What is being asked
Return the portion of the image capture control passage below from "FIG. 5 illustrates" up to and including "states 1 and 2.", copied word for word.

>> Start Passage

FIG. 5 illustrates the principles of a first control method for controlling the image capture system, and FIG. 6 illustrates the functional operating states (labeled states 0, 1 and 2) of this method. As shown in FIG. 5, the scanning system has two operating modes similar to those described previously in relation to FIG. 2, being a “live” mode 54, and a “frozen” mode 56. The system switches automatically between the modes in response to detected motion of the image by the motion detection module 58. As shown in FIGS. 5 and 6, the live mode 54 includes state 0 and the frozen mode 56 includes states 1 and 2.
 Referring now to FIG. 6, the system is initialized to state 0. In state 0, a new static image A is captured from the current live camera image B. Once a first (or a new) static image A is captured in state 0, a transition is made to state 1 where OCR is performed on the static image A. In alternate embodiments, other types of image processing may be performed in addition to or in place of OCR at state 1 including: (a) binarization; (b) document image segmentation (e.g., techniques that find columns, pictures, words, or other image objects); (c) image archival to an image history or database; (d) image mosaicing (which is described in more detail below); (e) language translation; or (f) combinations of (a)-(e).

>> End Passage
>> Start Entries supplied

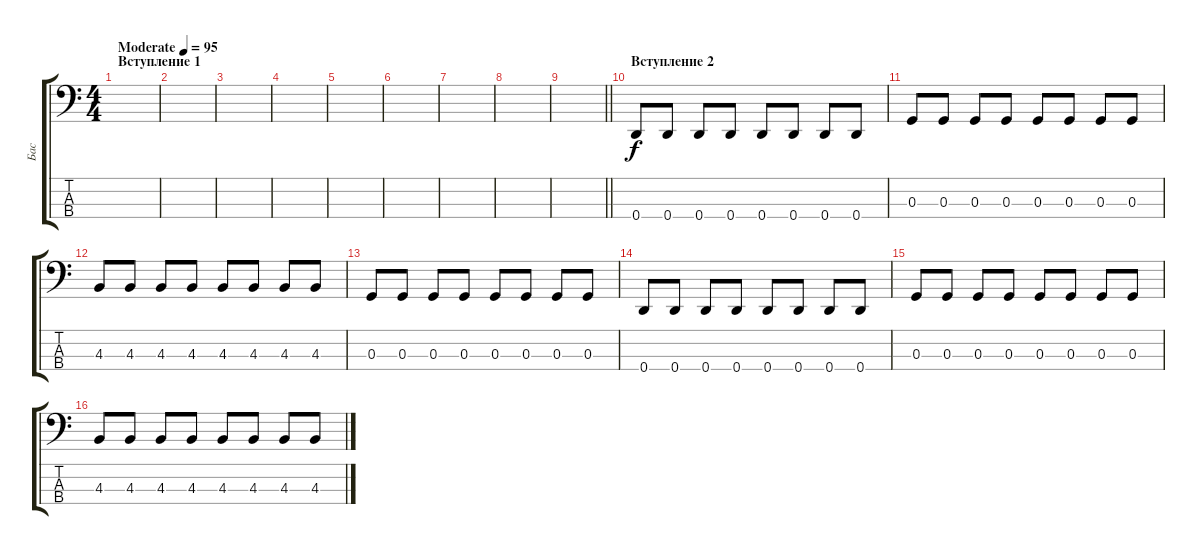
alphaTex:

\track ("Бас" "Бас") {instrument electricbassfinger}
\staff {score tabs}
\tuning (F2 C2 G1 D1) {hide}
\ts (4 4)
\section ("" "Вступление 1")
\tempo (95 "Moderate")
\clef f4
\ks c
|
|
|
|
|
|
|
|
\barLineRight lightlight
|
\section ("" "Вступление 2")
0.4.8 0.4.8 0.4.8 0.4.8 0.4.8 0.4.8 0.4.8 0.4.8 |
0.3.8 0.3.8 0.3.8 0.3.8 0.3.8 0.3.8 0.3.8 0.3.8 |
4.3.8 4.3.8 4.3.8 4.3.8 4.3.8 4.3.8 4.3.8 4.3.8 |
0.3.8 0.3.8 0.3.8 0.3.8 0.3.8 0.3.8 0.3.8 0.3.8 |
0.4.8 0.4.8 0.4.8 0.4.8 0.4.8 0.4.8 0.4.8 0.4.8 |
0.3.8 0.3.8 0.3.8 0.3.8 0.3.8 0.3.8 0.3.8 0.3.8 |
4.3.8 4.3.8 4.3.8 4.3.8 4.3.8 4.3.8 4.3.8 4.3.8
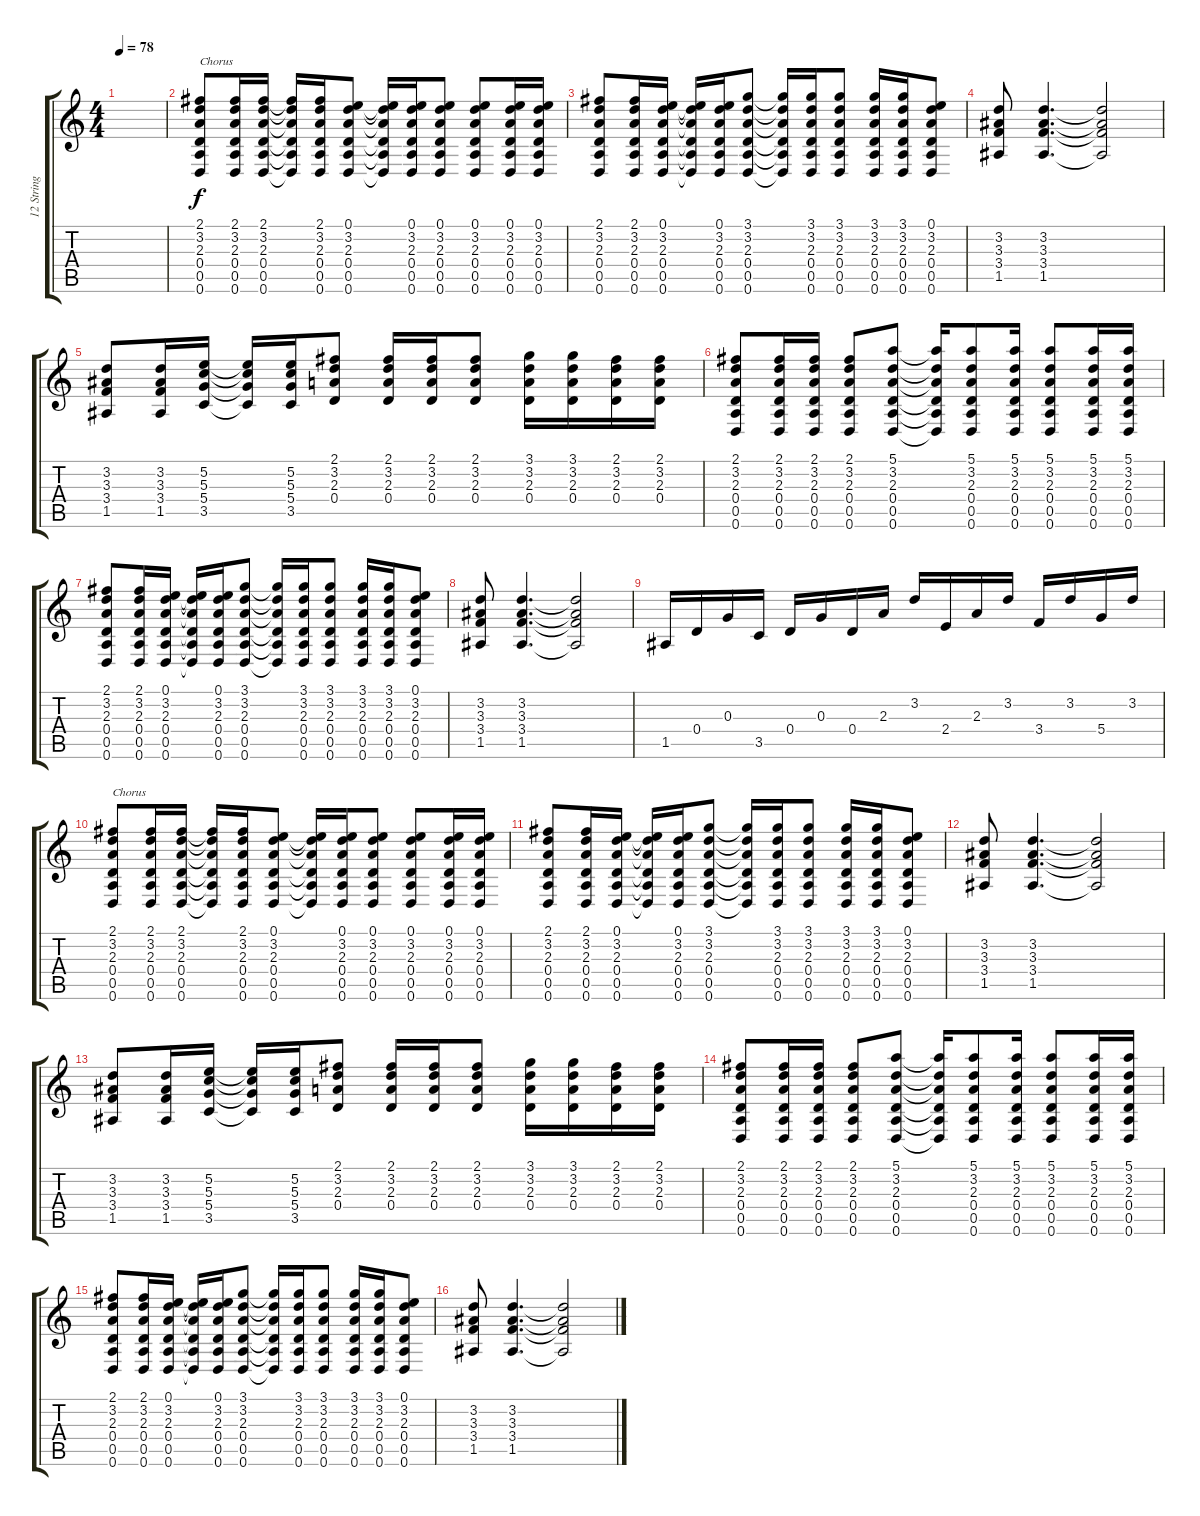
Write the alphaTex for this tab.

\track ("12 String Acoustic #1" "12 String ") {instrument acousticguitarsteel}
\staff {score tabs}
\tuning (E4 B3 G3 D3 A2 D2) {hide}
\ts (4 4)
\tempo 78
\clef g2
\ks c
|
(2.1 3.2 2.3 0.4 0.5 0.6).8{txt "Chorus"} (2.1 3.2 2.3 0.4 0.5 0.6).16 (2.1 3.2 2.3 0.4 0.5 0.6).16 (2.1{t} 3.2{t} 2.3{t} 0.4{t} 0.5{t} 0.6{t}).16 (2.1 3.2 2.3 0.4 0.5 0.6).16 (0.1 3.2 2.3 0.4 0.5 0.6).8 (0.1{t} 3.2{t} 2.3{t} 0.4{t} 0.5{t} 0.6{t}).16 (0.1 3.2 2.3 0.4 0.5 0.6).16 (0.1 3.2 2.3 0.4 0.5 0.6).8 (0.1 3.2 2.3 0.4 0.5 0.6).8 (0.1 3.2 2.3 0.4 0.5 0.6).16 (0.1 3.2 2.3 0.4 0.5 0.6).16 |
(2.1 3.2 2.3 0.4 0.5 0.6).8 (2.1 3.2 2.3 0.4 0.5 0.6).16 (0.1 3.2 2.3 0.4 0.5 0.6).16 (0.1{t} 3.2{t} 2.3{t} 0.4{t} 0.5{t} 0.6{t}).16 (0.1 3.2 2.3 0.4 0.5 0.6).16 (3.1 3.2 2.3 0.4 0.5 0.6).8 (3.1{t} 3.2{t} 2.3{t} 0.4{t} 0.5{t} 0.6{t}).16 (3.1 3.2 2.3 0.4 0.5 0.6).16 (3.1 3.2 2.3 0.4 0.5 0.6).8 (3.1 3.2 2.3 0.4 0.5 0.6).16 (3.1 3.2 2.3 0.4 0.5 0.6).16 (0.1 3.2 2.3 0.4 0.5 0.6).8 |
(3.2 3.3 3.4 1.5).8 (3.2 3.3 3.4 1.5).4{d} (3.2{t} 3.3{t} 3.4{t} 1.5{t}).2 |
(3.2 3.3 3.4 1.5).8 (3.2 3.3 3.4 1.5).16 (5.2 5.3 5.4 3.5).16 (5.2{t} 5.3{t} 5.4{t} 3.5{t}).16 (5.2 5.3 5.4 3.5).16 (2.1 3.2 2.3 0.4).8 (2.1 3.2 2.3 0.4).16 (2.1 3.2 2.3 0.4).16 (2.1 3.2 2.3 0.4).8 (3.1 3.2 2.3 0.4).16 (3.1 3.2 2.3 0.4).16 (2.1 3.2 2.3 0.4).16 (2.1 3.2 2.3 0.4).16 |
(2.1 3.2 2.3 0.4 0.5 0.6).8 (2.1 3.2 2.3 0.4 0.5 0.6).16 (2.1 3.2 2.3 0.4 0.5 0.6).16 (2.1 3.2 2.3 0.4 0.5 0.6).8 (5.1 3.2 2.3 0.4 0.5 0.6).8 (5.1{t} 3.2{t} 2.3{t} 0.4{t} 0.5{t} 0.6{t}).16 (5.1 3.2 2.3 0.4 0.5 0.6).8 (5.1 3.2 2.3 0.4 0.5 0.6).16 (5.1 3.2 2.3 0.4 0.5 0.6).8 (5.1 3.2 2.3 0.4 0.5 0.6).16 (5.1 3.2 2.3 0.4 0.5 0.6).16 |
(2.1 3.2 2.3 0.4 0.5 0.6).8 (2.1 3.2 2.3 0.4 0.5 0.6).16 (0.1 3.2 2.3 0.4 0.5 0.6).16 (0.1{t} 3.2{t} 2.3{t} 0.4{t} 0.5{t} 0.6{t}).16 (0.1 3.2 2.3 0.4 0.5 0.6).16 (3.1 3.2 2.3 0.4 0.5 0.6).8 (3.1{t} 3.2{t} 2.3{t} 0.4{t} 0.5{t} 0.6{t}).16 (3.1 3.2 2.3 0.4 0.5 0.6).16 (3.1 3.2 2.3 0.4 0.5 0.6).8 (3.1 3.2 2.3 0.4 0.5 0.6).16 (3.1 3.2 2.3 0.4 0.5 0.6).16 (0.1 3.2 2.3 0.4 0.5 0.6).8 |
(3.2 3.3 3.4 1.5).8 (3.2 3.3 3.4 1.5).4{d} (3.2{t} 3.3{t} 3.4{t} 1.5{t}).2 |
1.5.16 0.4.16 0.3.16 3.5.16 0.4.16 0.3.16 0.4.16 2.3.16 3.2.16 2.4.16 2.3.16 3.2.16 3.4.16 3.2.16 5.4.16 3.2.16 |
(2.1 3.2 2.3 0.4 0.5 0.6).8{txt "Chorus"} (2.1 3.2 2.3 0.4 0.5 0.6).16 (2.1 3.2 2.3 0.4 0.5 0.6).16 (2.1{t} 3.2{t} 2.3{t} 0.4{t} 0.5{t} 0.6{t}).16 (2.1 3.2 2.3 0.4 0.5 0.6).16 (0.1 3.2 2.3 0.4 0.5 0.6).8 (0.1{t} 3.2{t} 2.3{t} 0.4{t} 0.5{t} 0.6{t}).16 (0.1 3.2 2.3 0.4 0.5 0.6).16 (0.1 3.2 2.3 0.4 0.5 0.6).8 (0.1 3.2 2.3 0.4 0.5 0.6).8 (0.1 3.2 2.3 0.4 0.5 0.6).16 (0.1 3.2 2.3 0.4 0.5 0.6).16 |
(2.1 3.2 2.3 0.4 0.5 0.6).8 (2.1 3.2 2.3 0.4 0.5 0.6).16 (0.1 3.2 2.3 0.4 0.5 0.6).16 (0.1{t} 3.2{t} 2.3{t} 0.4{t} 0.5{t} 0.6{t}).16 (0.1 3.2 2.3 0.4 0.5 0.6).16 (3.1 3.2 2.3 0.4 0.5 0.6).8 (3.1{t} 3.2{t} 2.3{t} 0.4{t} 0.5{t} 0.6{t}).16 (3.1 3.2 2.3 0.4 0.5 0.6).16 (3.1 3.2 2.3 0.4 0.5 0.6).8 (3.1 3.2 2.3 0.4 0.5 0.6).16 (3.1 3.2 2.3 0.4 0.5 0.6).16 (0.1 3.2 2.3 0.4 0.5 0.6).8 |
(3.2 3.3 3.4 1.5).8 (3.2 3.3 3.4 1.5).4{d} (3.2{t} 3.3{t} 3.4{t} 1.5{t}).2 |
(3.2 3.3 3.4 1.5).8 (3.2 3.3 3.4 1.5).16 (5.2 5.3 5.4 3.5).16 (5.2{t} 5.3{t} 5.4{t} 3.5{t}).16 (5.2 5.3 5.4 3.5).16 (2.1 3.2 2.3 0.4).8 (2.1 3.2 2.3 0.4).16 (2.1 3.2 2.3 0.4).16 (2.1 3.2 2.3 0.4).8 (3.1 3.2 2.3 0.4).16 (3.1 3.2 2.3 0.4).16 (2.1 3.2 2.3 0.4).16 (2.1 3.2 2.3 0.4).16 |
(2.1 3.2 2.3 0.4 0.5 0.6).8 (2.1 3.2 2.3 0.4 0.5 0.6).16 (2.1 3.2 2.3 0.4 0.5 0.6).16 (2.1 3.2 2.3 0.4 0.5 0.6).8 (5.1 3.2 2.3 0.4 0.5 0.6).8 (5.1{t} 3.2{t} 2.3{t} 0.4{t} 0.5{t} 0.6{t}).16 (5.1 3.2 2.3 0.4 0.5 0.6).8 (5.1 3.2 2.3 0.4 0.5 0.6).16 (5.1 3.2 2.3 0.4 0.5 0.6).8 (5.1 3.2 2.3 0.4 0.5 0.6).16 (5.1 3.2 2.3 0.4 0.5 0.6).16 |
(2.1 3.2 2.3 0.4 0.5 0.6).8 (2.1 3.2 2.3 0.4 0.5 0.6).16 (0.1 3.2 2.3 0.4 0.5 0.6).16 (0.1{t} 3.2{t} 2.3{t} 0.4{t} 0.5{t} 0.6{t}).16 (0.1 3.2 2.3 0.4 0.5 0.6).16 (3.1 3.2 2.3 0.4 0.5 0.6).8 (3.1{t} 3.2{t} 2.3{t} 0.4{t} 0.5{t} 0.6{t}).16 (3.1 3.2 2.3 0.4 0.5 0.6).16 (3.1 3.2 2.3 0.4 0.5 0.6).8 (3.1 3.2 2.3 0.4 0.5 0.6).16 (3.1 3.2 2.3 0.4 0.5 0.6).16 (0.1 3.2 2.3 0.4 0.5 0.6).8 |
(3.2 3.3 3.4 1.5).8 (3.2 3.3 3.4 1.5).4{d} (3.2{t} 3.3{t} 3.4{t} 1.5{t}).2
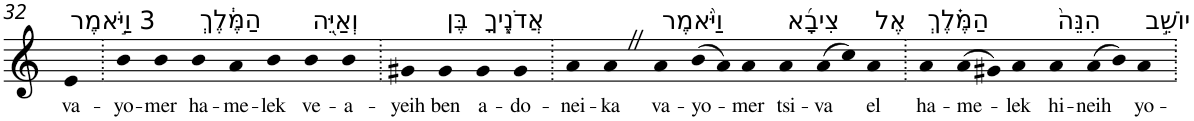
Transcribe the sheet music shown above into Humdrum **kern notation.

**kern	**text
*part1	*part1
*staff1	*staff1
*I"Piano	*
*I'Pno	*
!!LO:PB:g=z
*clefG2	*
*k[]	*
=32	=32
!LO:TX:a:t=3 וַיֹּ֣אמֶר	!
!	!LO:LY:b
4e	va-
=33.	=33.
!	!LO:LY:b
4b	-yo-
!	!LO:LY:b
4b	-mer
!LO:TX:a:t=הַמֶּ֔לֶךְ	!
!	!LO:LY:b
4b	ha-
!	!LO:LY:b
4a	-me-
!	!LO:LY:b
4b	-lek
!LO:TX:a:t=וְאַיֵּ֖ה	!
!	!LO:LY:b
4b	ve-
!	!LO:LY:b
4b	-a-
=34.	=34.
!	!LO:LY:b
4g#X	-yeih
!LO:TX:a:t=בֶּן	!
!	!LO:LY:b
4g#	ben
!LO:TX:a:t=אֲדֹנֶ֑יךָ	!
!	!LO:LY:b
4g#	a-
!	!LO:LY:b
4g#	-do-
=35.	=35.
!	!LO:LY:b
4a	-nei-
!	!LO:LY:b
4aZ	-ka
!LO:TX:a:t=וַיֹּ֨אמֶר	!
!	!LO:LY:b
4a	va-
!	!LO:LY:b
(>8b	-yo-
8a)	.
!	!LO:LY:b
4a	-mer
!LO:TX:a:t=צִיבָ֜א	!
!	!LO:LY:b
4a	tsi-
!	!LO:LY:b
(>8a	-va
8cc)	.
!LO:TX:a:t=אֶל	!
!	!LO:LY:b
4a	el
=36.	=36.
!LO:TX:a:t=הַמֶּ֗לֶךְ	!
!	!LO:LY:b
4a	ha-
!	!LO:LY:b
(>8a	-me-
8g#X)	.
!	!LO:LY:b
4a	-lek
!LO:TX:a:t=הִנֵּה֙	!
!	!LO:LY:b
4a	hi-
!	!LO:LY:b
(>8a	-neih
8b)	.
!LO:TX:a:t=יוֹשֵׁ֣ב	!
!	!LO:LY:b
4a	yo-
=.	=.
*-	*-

>> End Entries supplied

Output for this task
FIG. 5 illustrates the principles of a first control method for controlling the image capture system, and FIG. 6 illustrates the functional operating states (labeled states 0, 1 and 2) of this method. As shown in FIG. 5, the scanning system has two operating modes similar to those described previously in relation to FIG. 2, being a “live” mode 54, and a “frozen” mode 56. The system switches automatically between the modes in response to detected motion of the image by the motion detection module 58. As shown in FIGS. 5 and 6, the live mode 54 includes state 0 and the frozen mode 56 includes states 1 and 2.